A la violence, est venue en effet s’ajouter la disparition des pâturages au profit de champs cultivés de maïs, de sorgho ou manioc destinés à nourrir une population en croissance exponentielle.

Le Grazing Reserve Act promettait, dès 1964, de convertir 10% du territoire national en pâturages. Mais la loi n’a pas été appliquée.

“Plus de 90% des jeunes de la réserve sont sans emploi. Ils végètent au village, certains fument de l’herbe ou prennent de la codéine”, un sirop pour la toux devenu une drogue à la mode, assène sans beaucoup d’optimisme le maître d’école de 29 ans, Shitu Abdullahi

Le taux criminalité explose au sein de la jeunesse peule dans le nord du Nigeria. Vols de bétail à grande échelle et kidnappings contre rançon sont devenus la norme. “Beaucoup de ceux qui avaient tout perdu lors d’attaques se sont à leur tour procuré des armes. Une kalachnikov coûte autour de 100 euros”, explique Malam Mansur Isah Buhari, enseignant à l’Université de Sokoto, grande ville-carrefour du nord-ouest, à seulement quelque 80 km du Niger.

HISTOIRE

CRAINTE DES PEULS

Le Nigeria reste traumatisé par l’expérience du Califat de Sokoto, au XIXe siècle, à l’économie fondée sur le travail d’esclaves dans les plantations, mines de sel et industries du fer. A chaque nouvel épisode de violence, la presse nigériane – dont les principaux titres appartiennent à des magnats du Sud – n’hésite pas à comparer les éleveurs peuls à des “terroristes” qui veulent islamiser le pays.

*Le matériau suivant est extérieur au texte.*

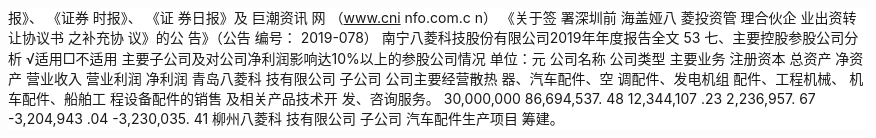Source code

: 报》、
《证券
时报》、
《证
券日报》及
巨潮资讯
网
（www.cni
nfo.com.c
n）
《关于签
署深圳前
海盖娅八
菱投资管
理合伙企
业出资转
让协议书
之补充协
议》的公
告》（公告
编号：
2019-078）
南宁八菱科技股份有限公司2019年年度报告全文
53
七、主要控股参股公司分析
√适用□不适用
主要子公司及对公司净利润影响达10%以上的参股公司情况
单位：元
公司名称
公司类型
主要业务
注册资本
总资产
净资产
营业收入
营业利润
净利润
青岛八菱科
技有限公司
子公司
公司主要经营散热
器、汽车配件、空
调配件、发电机组
配件、工程机械、
机车配件、船舶工
程设备配件的销售
及相关产品技术开
发、咨询服务。
30,000,000
86,694,537.
48
12,344,107
.23
2,236,957.
67
-3,204,943
.04
-3,230,035.
41
柳州八菱科
技有限公司
子公司
汽车配件生产项目
筹建。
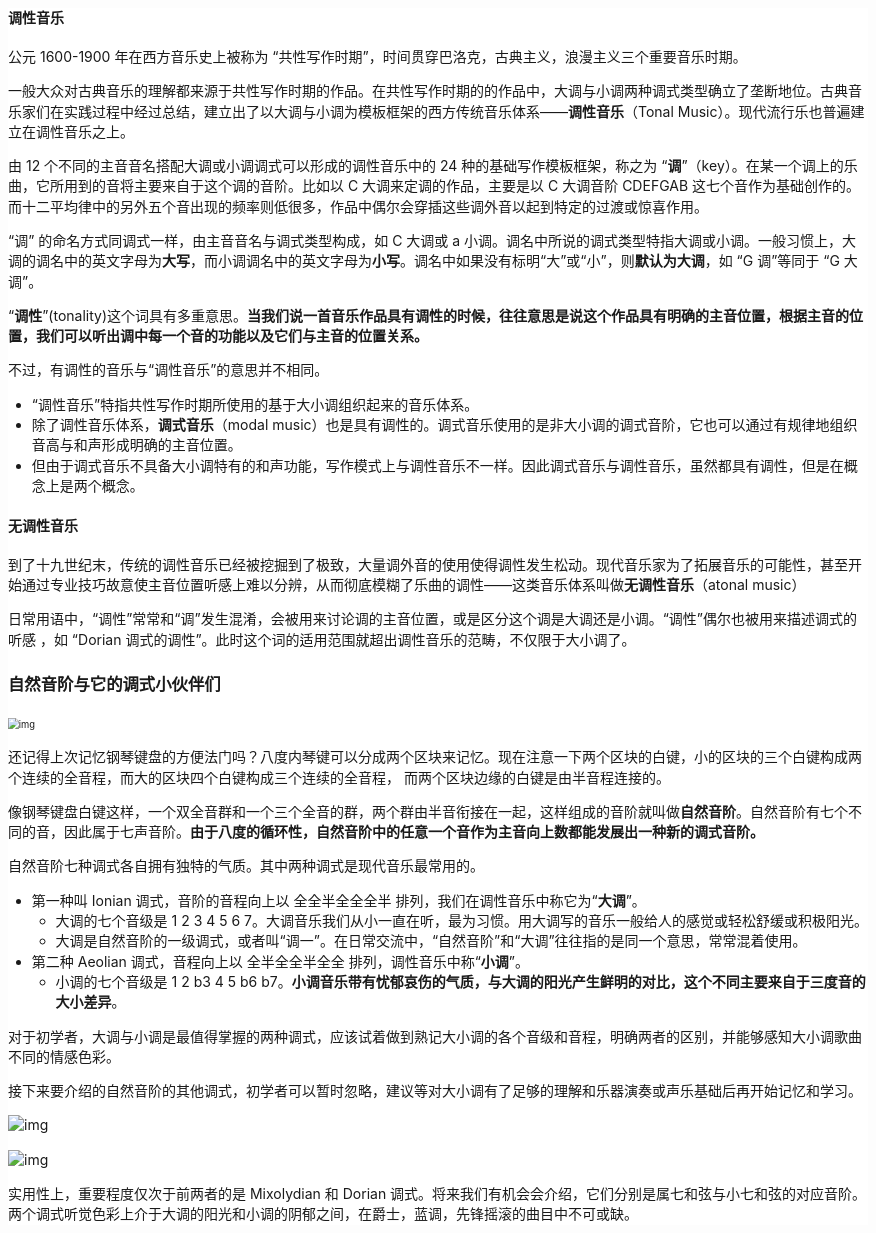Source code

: #### 调性音乐

公元 1600-1900 年在西方音乐史上被称为 “共性写作时期”，时间贯穿巴洛克，古典主义，浪漫主义三个重要音乐时期。

一般大众对古典音乐的理解都来源于共性写作时期的作品。在共性写作时期的的作品中，大调与小调两种调式类型确立了垄断地位。古典音乐家们在实践过程中经过总结，建立出了以大调与小调为模板框架的西方传统音乐体系——**调性音乐**（Tonal Music）。现代流行乐也普遍建立在调性音乐之上。

由 12 个不同的主音音名搭配大调或小调调式可以形成的调性音乐中的 24 种的基础写作模板框架，称之为 “**调**”（key）。在某一个调上的乐曲，它所用到的音将主要来自于这个调的音阶。比如以 C 大调来定调的作品，主要是以 C 大调音阶 CDEFGAB 这七个音作为基础创作的。而十二平均律中的另外五个音出现的频率则低很多，作品中偶尔会穿插这些调外音以起到特定的过渡或惊喜作用。

“调” 的命名方式同调式一样，由主音音名与调式类型构成，如 C 大调或 a 小调。调名中所说的调式类型特指大调或小调。一般习惯上，大调的调名中的英文字母为**大写**，而小调调名中的英文字母为**小写**。调名中如果没有标明“大”或“小”，则**默认为大调**，如 “G 调”等同于 “G 大调”。

“**调性**”(tonality)这个词具有多重意思。**当我们说一首音乐作品具有调性的时候，往往意思是说这个作品具有明确的主音位置，根据主音的位置，我们可以听出调中每一个音的功能以及它们与主音的位置关系。**

不过，有调性的音乐与“调性音乐”的意思并不相同。

- “调性音乐”特指共性写作时期所使用的基于大小调组织起来的音乐体系。
- 除了调性音乐体系，**调式音乐**（modal music）也是具有调性的。调式音乐使用的是非大小调的调式音阶，它也可以通过有规律地组织音高与和声形成明确的主音位置。
- 但由于调式音乐不具备大小调特有的和声功能，写作模式上与调性音乐不一样。因此调式音乐与调性音乐，虽然都具有调性，但是在概念上是两个概念。

#### 无调性音乐

到了十九世纪末，传统的调性音乐已经被挖掘到了极致，大量调外音的使用使得调性发生松动。现代音乐家为了拓展音乐的可能性，甚至开始通过专业技巧故意使主音位置听感上难以分辨，从而彻底模糊了乐曲的调性——这类音乐体系叫做**无调性音乐**（atonal music）

日常用语中，“调性”常常和“调”发生混淆，会被用来讨论调的主音位置，或是区分这个调是大调还是小调。“调性”偶尔也被用来描述调式的听感 ，如 “Dorian 调式的调性”。此时这个词的适用范围就超出调性音乐的范畴，不仅限于大小调了。

### 自然音阶与它的调式小伙伴们

<img src="https://markdown-1303167219.cos.ap-shanghai.myqcloud.com/v2-5d0d4c250b96d8375681b27263264055_1440w.webp" alt="img" style="zoom:67%;" />

还记得上次记忆钢琴键盘的方便法门吗？八度内琴键可以分成两个区块来记忆。现在注意一下两个区块的白键，小的区块的三个白键构成两个连续的全音程，而大的区块四个白键构成三个连续的全音程， 而两个区块边缘的白键是由半音程连接的。

像钢琴键盘白键这样，一个双全音群和一个三个全音的群，两个群由半音衔接在一起，这样组成的音阶就叫做**自然音阶**。自然音阶有七个不同的音，因此属于七声音阶。**由于八度的循环性，自然音阶中的任意一个音作为主音向上数都能发展出一种新的调式音阶。**

自然音阶七种调式各自拥有独特的气质。其中两种调式是现代音乐最常用的。

- 第一种叫 Ionian 调式，音阶的音程向上以 全全半全全全半 排列，我们在调性音乐中称它为“**大调**”。
    - 大调的七个音级是 1 2 3 4 5 6 7。大调音乐我们从小一直在听，最为习惯。用大调写的音乐一般给人的感觉或轻松舒缓或积极阳光。
    - 大调是自然音阶的一级调式，或者叫“调一”。在日常交流中，“自然音阶”和“大调”往往指的是同一个意思，常常混着使用。
- 第二种 Aeolian 调式，音程向上以 全半全全半全全 排列，调性音乐中称“**小调**”。
    - 小调的七个音级是 1 2 b3 4 5 b6 b7。**小调音乐带有忧郁哀伤的气质，与大调的阳光产生鲜明的对比，这个不同主要来自于三度音的大小差异**。

对于初学者，大调与小调是最值得掌握的两种调式，应该试着做到熟记大小调的各个音级和音程，明确两者的区别，并能够感知大小调歌曲不同的情感色彩。

接下来要介绍的自然音阶的其他调式，初学者可以暂时忽略，建议等对大小调有了足够的理解和乐器演奏或声乐基础后再开始记忆和学习。

![img](https://markdown-1303167219.cos.ap-shanghai.myqcloud.com/v2-5c3975002e2c37c2dd3e7cb1705dd5a4_1440w.webp)

![img](https://markdown-1303167219.cos.ap-shanghai.myqcloud.com/v2-68c55918e64c9267a4af2708a093b88e_1440w.webp)

实用性上，重要程度仅次于前两者的是 Mixolydian 和 Dorian 调式。将来我们有机会会介绍，它们分别是属七和弦与小七和弦的对应音阶。两个调式听觉色彩上介于大调的阳光和小调的阴郁之间，在爵士，蓝调，先锋摇滚的曲目中不可或缺。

L’élection en 2015 du président Muhammadu Buhari, un Peul musulman issu du Nord, n’a pas apaisé les esprits. Sa lenteur à condamner les massacres, l’incapacité des forces de sécurité à protéger les populations et les nominations de Haoussas ou Peuls aux postes clés dans l’armée et la police, ont attisé les frustrations.

La majorité des éleveurs peuls est pauvre, sans accès à l’éducation, et personne ne porte leur voix, pas même l’élite au pouvoir

Pourtant, le Dr Ibrahim Abdullahi, qui représente un syndicat d’éleveurs à Kaduna (nord), assure que l’idée d’un “jihad peul” moderne au Nigéria relève du “pur fantasme”. “La majorité des éleveurs peuls est pauvre, sans accès à l’éducation, et personne ne porte leur voix, pas même l’élite au pouvoir”, dit-il. “Il est facile de leur faire porter la responsabilité de tout ce qui va mal dans le pays”.